The "Future of DBMS" - Part 2

by Fabian Pascal

Part 1 | Part 2

This is the second and concluding part of my comments (which are prefixed with FP) on an exchange on The Future of RDBMS in a section so named at Devshed).

Binky: I see your point about OO databases, SQL is easy to learn and can be put together to form very complicated statements in one line that conventional programming would take lots of lines to do. One problem though is that SQL does tease people into doing long lined queries that when you go back to them are difficult to follow - they work, yes, but you can't break them up. Yes you can do transactions, but people don't always do use them when they should.

I'm talking from a PHP point of view, dealing with an SQL database when I'm thinking of blobbing some XML. As everything would be processed afterwards then some extra XML processing wouldn't matter. It would also mean that different entries could have different fields (as it were) so the data setup is not so set in stone. This is essentially an RDB though with an added twist.

I think that with the world looking towards less complicated programming procedures then OODBs will not replace SQL driven RDBs. Fourth generation language superseded by third, that's a backwards step in my book.

FP: Another excellent example of the damage to database practice done by seeing everything solely via the perspective of products and industry technologies such as PHP and XML, without any awareness of the fundamentals (see my editorials at Database Debunkings and Date's "Why Is It Important to Think Clearly?" in Relational Database Writings 1994-1997)).

Andnaess: Of course, Date argues that SQL is an ad-hoc solution and completely useless, and that it should be replaced by something much better.

Have you ever done any relational algebra? If you have, writing long SQL statements is very easy, even if they grow very big. SQL doesn't tease people into doing anything. You query for the data you want, nothing more and nothing less.

Transactions are not meant to make queries easier to read, transactions are something you use to ensure data integrity. You don't really mean to say that people should use transactions to make queries easier to read do you?

FP:

"Completely useless" is perhaps a too strong characterization. Date does better than that: in The Third Manifesto: he and Darwen propose and outline Tutorial D, a truly relational data language that does not suffer from SQL's deficiencies;
SQL can be nastily procedural, complex, and hard to optimize, particularly if databases are undernormalized, a majority of which are (see chapter on normalization in Practical Issues in Database Management). Knowledge of relational algebra helps, but SQL has many flaws that even that cannot solve.

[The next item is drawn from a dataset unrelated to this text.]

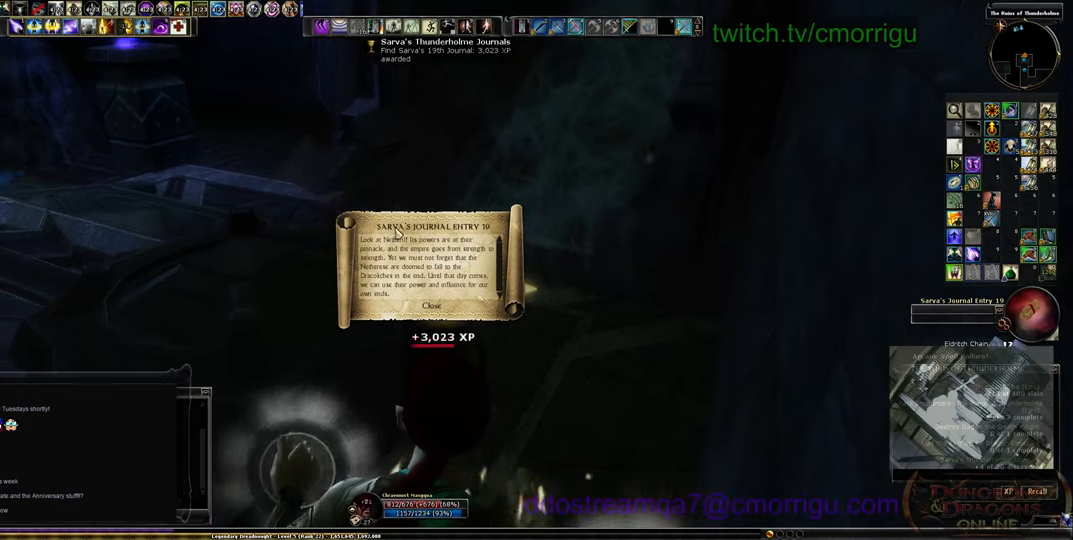
{"keys": [], "events": []}
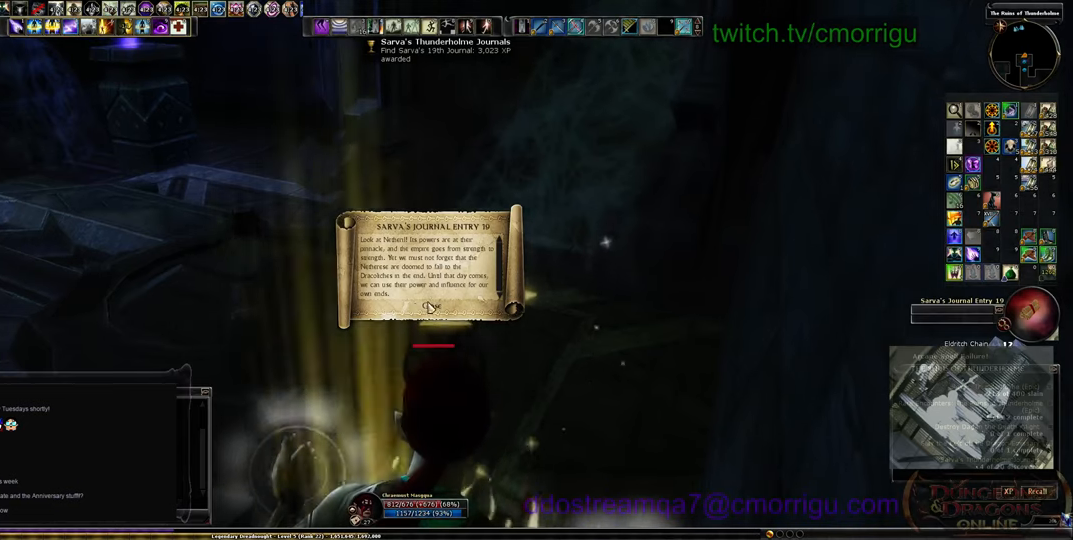
{"keys": [], "events": []}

Binky: Well, I must be doing it wrong then ... So if I have a SELECT nested inside a SELECT nested inside another SELECT, I should do it like that instead of taking the information from SELECT one into a variable then using that ... oh, it's not SQL, is it? It's programming, maybe I should be doing OO databases.

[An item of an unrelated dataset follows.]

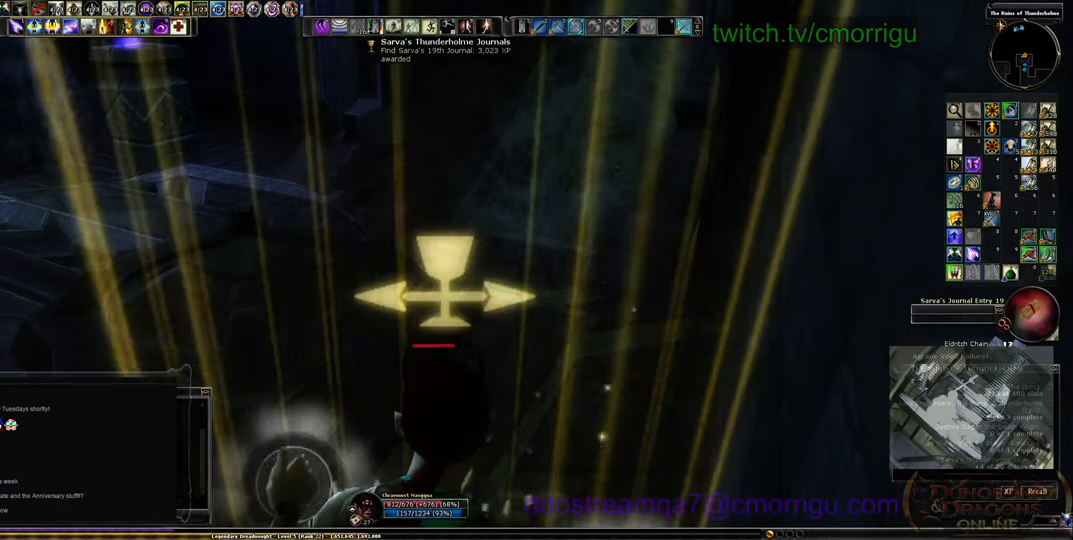
{"keys": ["w"], "events": [[133, "w", "down"], [166, "space", "down"], [366, "space", "up"]]}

Transactions, though ahh, now ... erm let me see ... Right, an example. If I want to update lots of tables then instead of joining them all in a massive long SQL statement, why not use a lot of single updates inside a transaction?

FP: this speaks for itself, no comments are necessary (again, see "Why It Is Important to Think Clearly").

Rycamor: No one ever said that SQL should be used entirely without programming. And yes, while SQL has its problems, it is the best we have at the moment.

If you have lots of SELECTs nested inside other SELECTs, then there is probably another, better way to get at your data. Re-examine your queries, or even your data structure itself. See some further discussion on trees and SQL here.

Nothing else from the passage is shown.